Lean manufacturing and quality management were developed by Toyota as a competitive necessity after World War II. The iconic study is "The Machine That Changed the World" by Womack and Jones. And they are hardly fads or flavors of the month. The reason almost any car (or most consumer products) you buy now are better than they used to be (and cheaper in real dollars) is the result of a real revolution in manufacturing methods. Moreover, the productivity generated from those methods, I suspect, did a lot to fuel the boom years of the 1990s.

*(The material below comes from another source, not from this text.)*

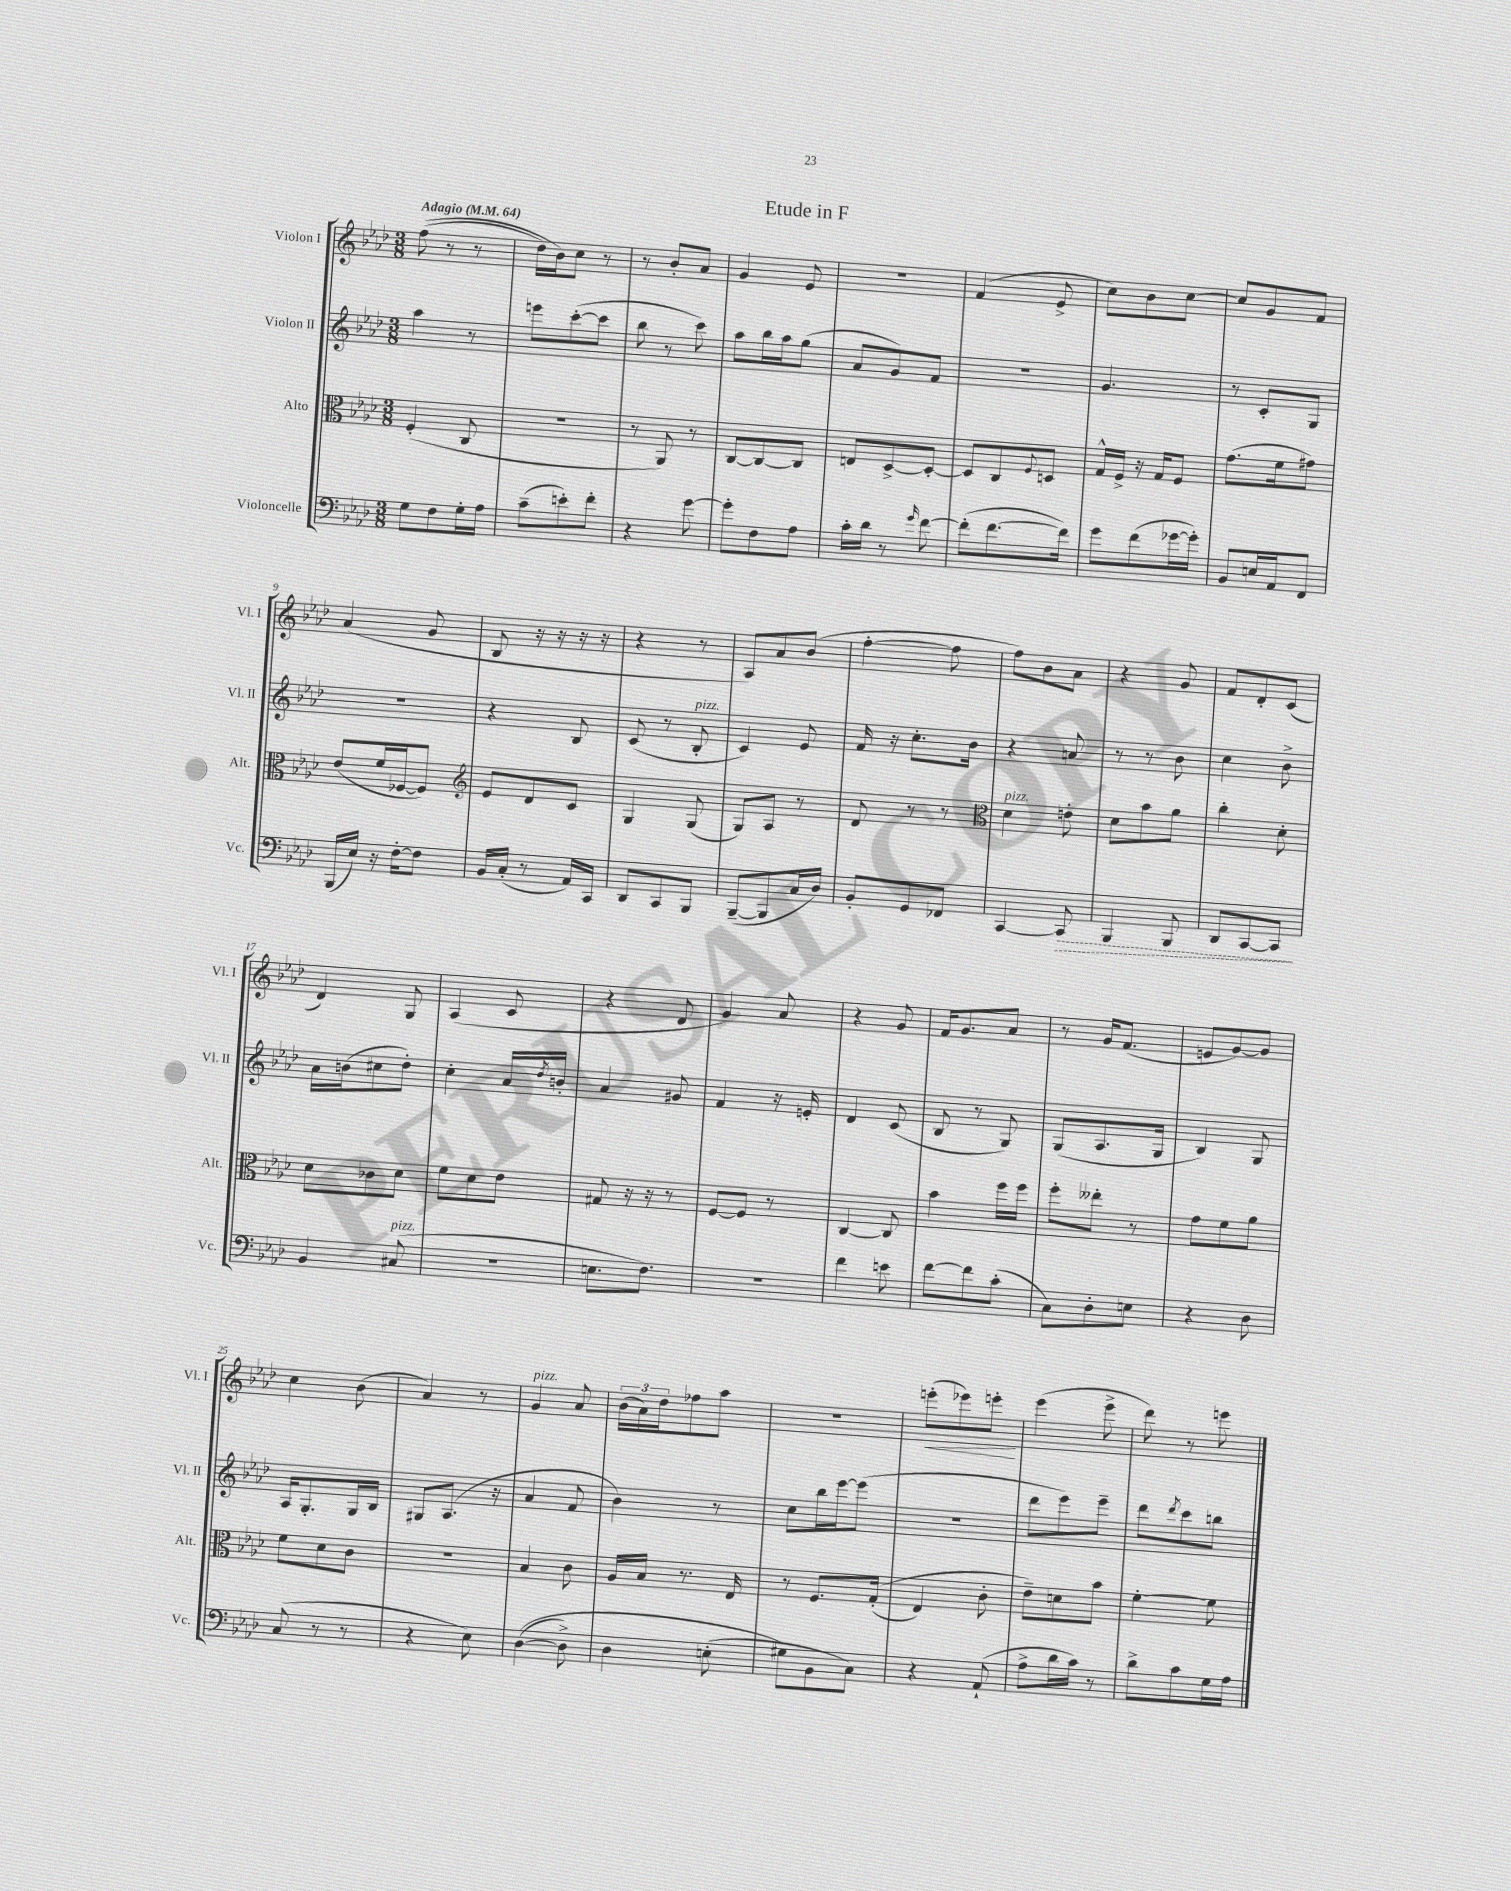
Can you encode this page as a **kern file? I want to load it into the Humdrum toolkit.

There's no doubt that there's a consultancy industry in management techniques, but the hard skills of things like kai-zen (continuous improvement), kan-ban (just in time inventory), and pokeyoke (idiot proofing), as well as statistical production control (Six Sigma), design of experiments, rolled throughput yield, and other methods made a real difference.

C.E. Petit

Conversely, if you want to see how a management fad can really f*ck things up, consider the USAF's fangirl-squee-like adoption of TQM in the late 1980s and early 1990s. A little bit of basic math should have shown why this was stupid:
* TQM is an analog, continuous-state system that attempts to increase the total of the function Y(a...z) by increasing the value of each input a through z; each such improvement in input is presumed to result in a measurable, replicable, and proportionate increase in the value of Y.
* The military is a quantized, discrete-state system in which either one's military provides adequate support for one's political goals... or it doesn't; individual components, by their very nature, have unpredictable effects on whether the military will do so.

That's the real problem with "management consultants": The presumption that a given method, or small subset of methods, has universal application. Anyone interested in a few "TAC brown" buildings? In short, context matters at least as much as method... which, now that I think about it, also explains one of the other posts upstream here (why the insider-trading ban must be mandatory, not just a waivable default rule).